# [Sammelthread] Spiele ohne Registrierungeintrag



## Jared566 (27. November 2009)

Hallo Leute, 

hier könnt ihr mal Posten, welche Spiele auch *ohne* Registrierungseintrag auskommen. Würde mich nächmich mal brennend interessieren, da in Zeiten von Dual-Boot Systemen, man sicherlich keine Lust hat, sämtliche Spiele 2 mal zu installieren.

Also fange ich mal an:

- Counterstrike 1.6
- Half Life
- Herr der Ringe Online

das sind die mir bekannten Titel, aber ich denke da sind noch mehr ^^


----------



## Jared566 (30. November 2009)

na los leute gebt dem Threat eine Chance


----------



## Ahab (30. November 2009)

So ziemlich alle Steamspiele, oder?  Wenn man sich einloggt kann man ja wieder auf die Spiele zugreifen, sofern sie zum Account gehören.

Plants vs. Zombies 
Call of Duty 4 (? mir war so...)
Flatout


----------



## cann0nf0dder (30. November 2009)

call of juarez: bound in blood


----------



## Birdy84 (30. November 2009)

Vielfach ist es möglich ein Spiel von verschiedenen BS aus in denselben Ordner zu installieren.


----------

- AUFGABE 1
Welche drei Spiele nennt Jared566 im ersten Beitrag des Forenthreads?
- AUFGABE 2
Extrahieren Sie aus dem Forenthread den Abschnitt, der bei „## Jared566 (30.“ beginnt und bei „zum Account gehören.“ endet.

- BEREITGESTELLTES MATERIAL

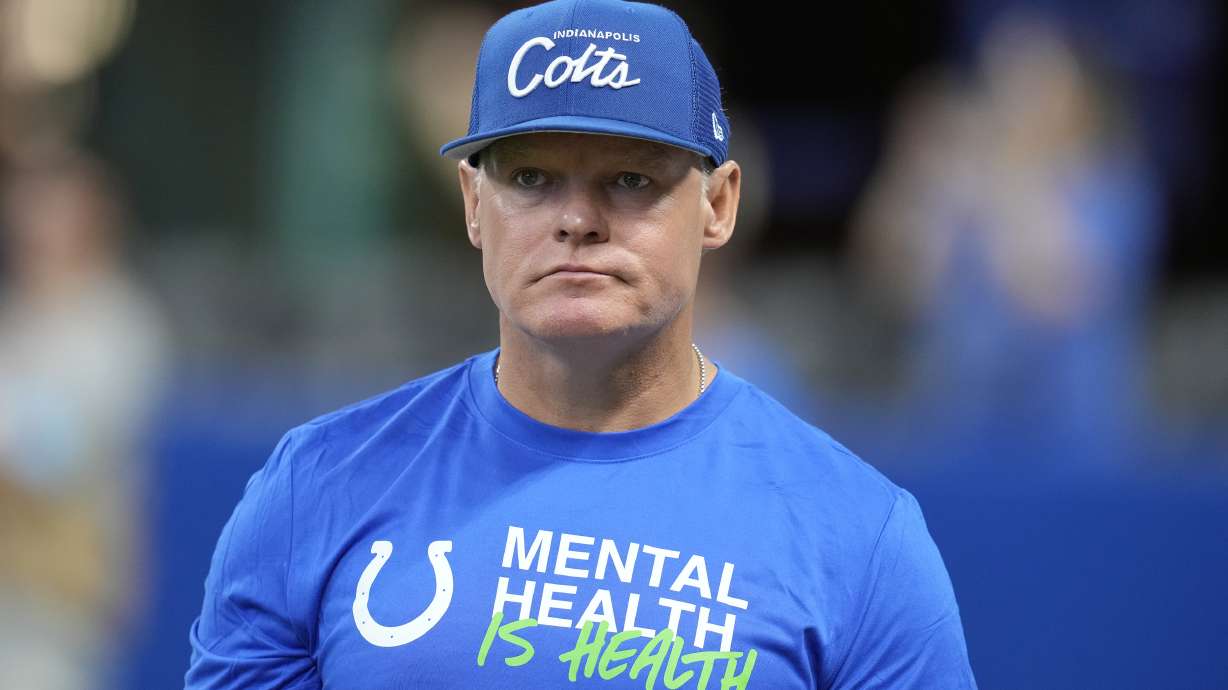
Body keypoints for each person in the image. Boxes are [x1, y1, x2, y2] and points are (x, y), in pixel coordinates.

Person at [185, 1, 977, 687]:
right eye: (531, 178)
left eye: (631, 180)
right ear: (473, 202)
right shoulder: (318, 487)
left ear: (718, 205)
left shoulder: (858, 537)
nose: (577, 220)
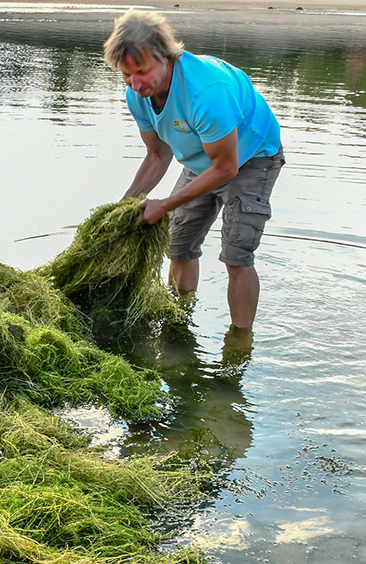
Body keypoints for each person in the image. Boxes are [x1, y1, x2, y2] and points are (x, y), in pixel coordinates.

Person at [105, 10, 284, 329]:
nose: (134, 83)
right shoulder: (138, 95)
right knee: (179, 244)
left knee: (236, 253)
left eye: (142, 71)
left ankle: (239, 343)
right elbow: (158, 155)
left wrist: (164, 205)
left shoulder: (205, 91)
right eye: (126, 75)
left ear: (166, 57)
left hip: (250, 157)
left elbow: (226, 167)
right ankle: (179, 320)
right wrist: (122, 208)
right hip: (204, 157)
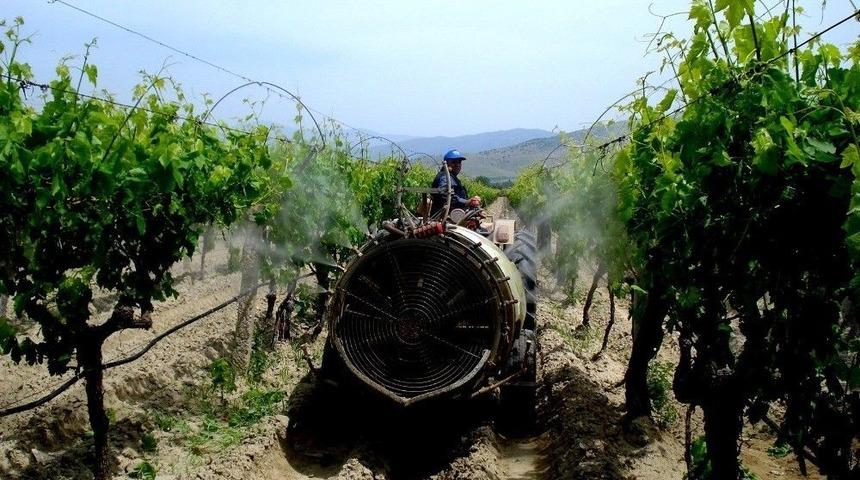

- LÖSUNG 1
Counterstrike 1.6, Half Life und Herr der Ringe Online.

- LÖSUNG 2
## Jared566 (30. November 2009)

na los leute gebt dem Threat eine Chance


----------



## Ahab (30. November 2009)

So ziemlich alle Steamspiele, oder?  Wenn man sich einloggt kann man ja wieder auf die Spiele zugreifen, sofern sie zum Account gehören.